• [Excerpt to read]:
________________________

Have you experimented with soft constraints in the prompt vs. hard limits via API parameters? Curious which gave you more predictable behavior.
Hard limits via max_tokens were more predictable, but only as a backstop. The prompt contract is what shaped behavior. "At most 3 bullets, under 20 words each" changed the generation; max_tokens just stopped the runaway. Soft constraints move the median, the hard cap bounds the tail. You need both.
This reserve-then-commit pattern is a really practical fix for the "polite local cap, broken global cap" failure mode. One thing I've found useful in similar agent setups is separating a hard shared budget from a smaller per-run circuit breaker, because retry storms often show up as bursts long before the total daily budget is exhausted.
I'm also curious whether you've considered attaching the reservation to an idempotency key or request fingerprint. That makes it easier to reconcile duplicate retries after timeouts, especially when workers can crash between reserve and commit and you need a cleanup story for stale reservations.
Yes, the idempotency key is in the next version for exactly that. Crash between reserve and commit was leaving phantom holds. Each reservation now carries a fingerprint plus a TTL, and a sweeper reclaims anything that never commits. The per-run circuit breaker is a good separate axis, the daily pool was too coarse for retry-storm bursts.
$40 in 18 minutes from one bad prompt is the perfect micro-case for why the cost model is so dangerous: a single vague instruction sent the agent into a loop, and there's no friction at the moment of spend to stop it. You find out after, not during.
Two structural defenses fall out of this: (1) a hard budget cap / per-task ceiling so a runaway loop physically can't drain $40 silently, and (2) not running that exploratory loop on the most expensive model in the first place - a cheaper model fails cheaper while you figure out the right prompt, then you escalate once you know what you want. The expensive mistakes almost always happen on the premium model during the figuring-it-out phase. Brutal but instructive - this kind of post does more to change behavior than any pricing page. Hope you clawed the $40 back.
Primary-source note you may find useful: in BerriAI/litellm PR #26471 (Apr 25, 2026), the team added per-model per-team-member budget enforcement with 429 stops, then reviewers pushed hardening on atomic DB increments and reseeding counters on cache miss after restarts.
If you are reproducing this $40 burn pattern, two checks are worth running in your stack: (1) per-model caps still isolate user/team spend under concurrency, and (2) cache restart/flush does not reset enforcement counters.
Have you tested those two failure modes yet?
Useful reference. Haven't tested those two yet, the restart counter-reseed one worries me most since an in-memory counter silently resets enforcement on a crash. On the token-class question from the other thread: yes, separate buckets per class reserved first and converted to USD at commit, since USD-only under-reserves after cache misses.
We hit the same shared-cap problem on our Rust orchestration layer. Per-call ceilings looked safe, but a multi-agent fanout still exploded until we wrapped a global token budget around the runtime. The fanout was the killer: one parent agent spawning 6 children, each spending under their cap but together blowing through 5x. We now treat the budget like a memory allocator with explicit ownership semantics. Each child requests from the parent, parent denies past 80% of envelope
The fanout is the case a flat pool misses entirely. Six children under cap, 5x over together, parent never sees it until commit. Treating it like an allocator with parent-owned envelopes is the right model. I've used a single shared pool, fine in one process but breaks the moment there's a parent/child tree. Where do you put the deny threshold, per-child or total envelope?

________________________

• [Records shown]:

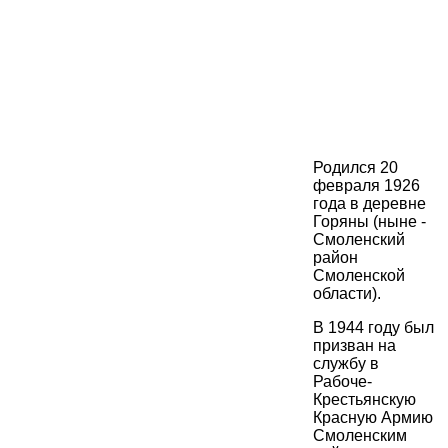
Родился 20
февраля 1926
года в деревне
Горяны (ныне -
Смоленский
район
Смоленской
области).
В 1944 году был
призван на
службу в
Рабоче-
Крестьянскую
Красную Армию
Смоленским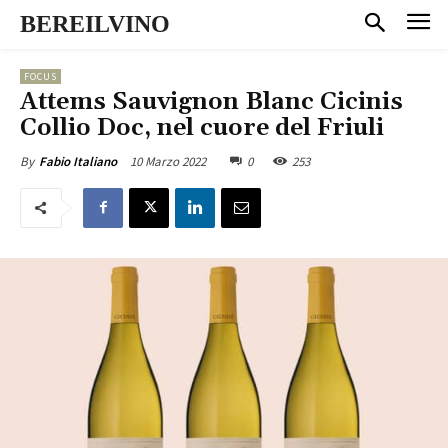
BEREILVINO
FOCUS
Attems Sauvignon Blanc Cicinis
Collio Doc, nel cuore del Friuli
10 Marzo 2022
0
253
By
Fabio Italiano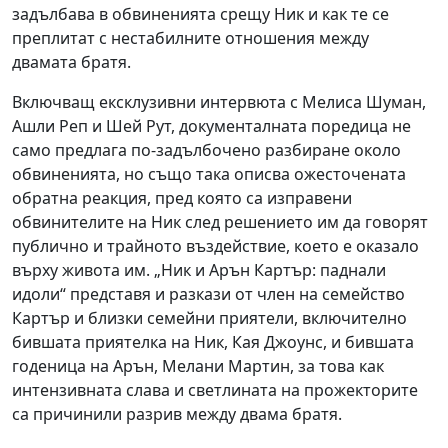
задълбава в обвиненията срещу Ник и как те се
преплитат с нестабилните отношения между
двамата братя.
Включващ ексклузивни интервюта с Мелиса Шуман,
Ашли Реп и Шей Рут, документалната поредица не
само предлага по-задълбочено разбиране около
обвиненията, но също така описва ожесточената
обратна реакция, пред която са изправени
обвинителите на Ник след решението им да говорят
публично и трайното въздействие, което е оказало
върху живота им. „Ник и Арън Картър: паднали
идоли“ представя и разкази от член на семейство
Картър и близки семейни приятели, включително
бившата приятелка на Ник, Кая Джоунс, и бившата
годеница на Арън, Мелани Мартин, за това как
интензивната слава и светлината на прожекторите
са причинили разрив между двама братя.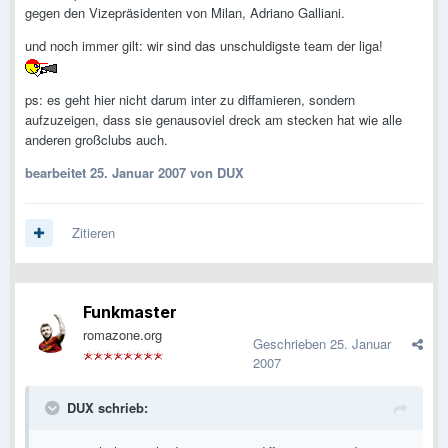
gegen den Vizepräsidenten von Milan, Adriano Galliani.
und noch immer gilt: wir sind das unschuldigste team der liga!
ps: es geht hier nicht darum inter zu diffamieren, sondern
aufzuzeigen, dass sie genausoviel dreck am stecken hat wie alle
anderen großclubs auch.
bearbeitet
25. Januar 2007
von DUX
Zitieren
Funkmaster
romazone.org
Geschrieben
25. Januar
2007
DUX schrieb: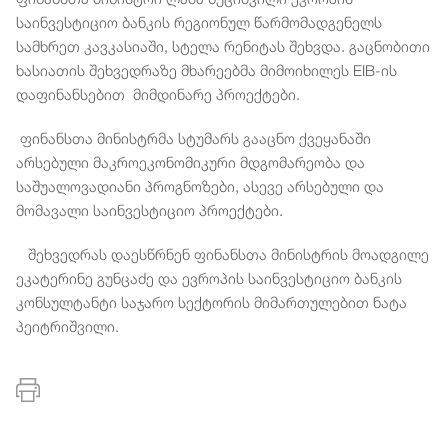
საინვესტიციო ბანკის რეგიონულ წარმომადგენელს
სამხრეთ კავკასიაში, სტელა რენიტას შეხვდა. გაცნობითი
ხასიათის შეხვედრაზე მხარეებმა მიმოიხილეს EIB-ის
დაფინანსებით მიმდინარე პროექტები.
ფინანსთა მინისტრმა სტუმარს გააცნო ქვეყანაში
არსებული მაკროეკონომიკური მდგომარეობა და
საშუალოვადიანი პროგნოზები, ასევე არსებული და
მომავალი საინვესტიციო პროექტები.
შეხვედრას დაესწრნენ ფინანსთა მინისტრის მოადგილე
ეკატერინე გუნცაძე და ევროპის საინვესტიციო ბანკის
კონსულტანტი საჯარო სექტორის მიმართულებით ნატა
პეიტრიშვილი.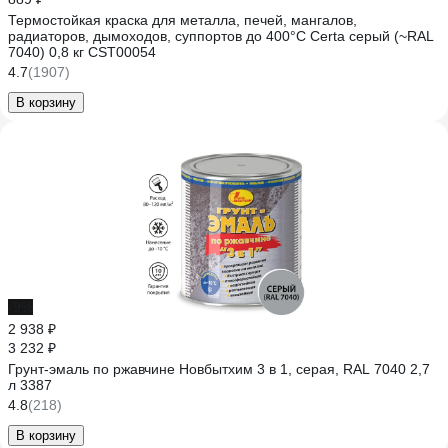
Термостойкая краска для металла, печей, мангалов,
радиаторов, дымоходов, суппортов до 400°С Certa серый (~RAL
7040) 0,8 кг CST00054
4.7
(1907)
В корзину
-9%
2 938 ₽
3 232 ₽
Грунт-эмаль по ржавчине Новбытхим 3 в 1, серая, RAL 7040 2,7
л 3387
4.8
(218)
В корзину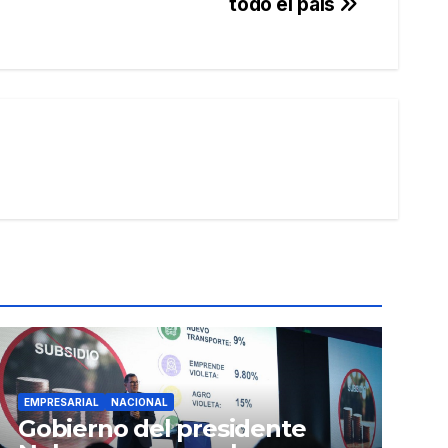
todo el país
EMPRESARIAL
NACIONAL
Gobierno del presidente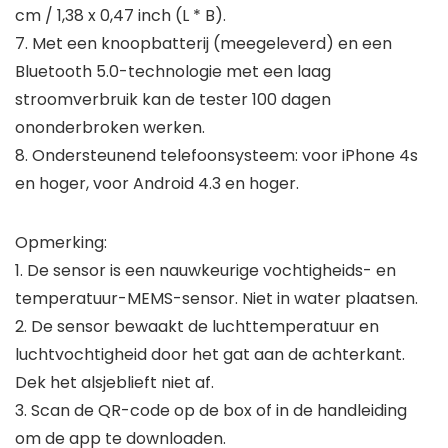
cm / 1,38 x 0,47 inch (L * B).
7. Met een knoopbatterij (meegeleverd) en een
Bluetooth 5.0-technologie met een laag
stroomverbruik kan de tester 100 dagen
ononderbroken werken.
8. Ondersteunend telefoonsysteem: voor iPhone 4s
en hoger, voor Android 4.3 en hoger.
Opmerking:
1. De sensor is een nauwkeurige vochtigheids- en
temperatuur-MEMS-sensor. Niet in water plaatsen.
2. De sensor bewaakt de luchttemperatuur en
luchtvochtigheid door het gat aan de achterkant.
Dek het alsjeblieft niet af.
3. Scan de QR-code op de box of in de handleiding
om de app te downloaden.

________________________

• [Problem details]:
Please answer these questions from the thread on agent spending limits, one answer a line.
1. What do soft constraints in the prompt move?
2. What does each reservation now carry in the next version?
3. How many children did the parent agent spawn in the Rust orchestration layer?

• [Task response]:
1. The median
2. A fingerprint plus a TTL
3. Six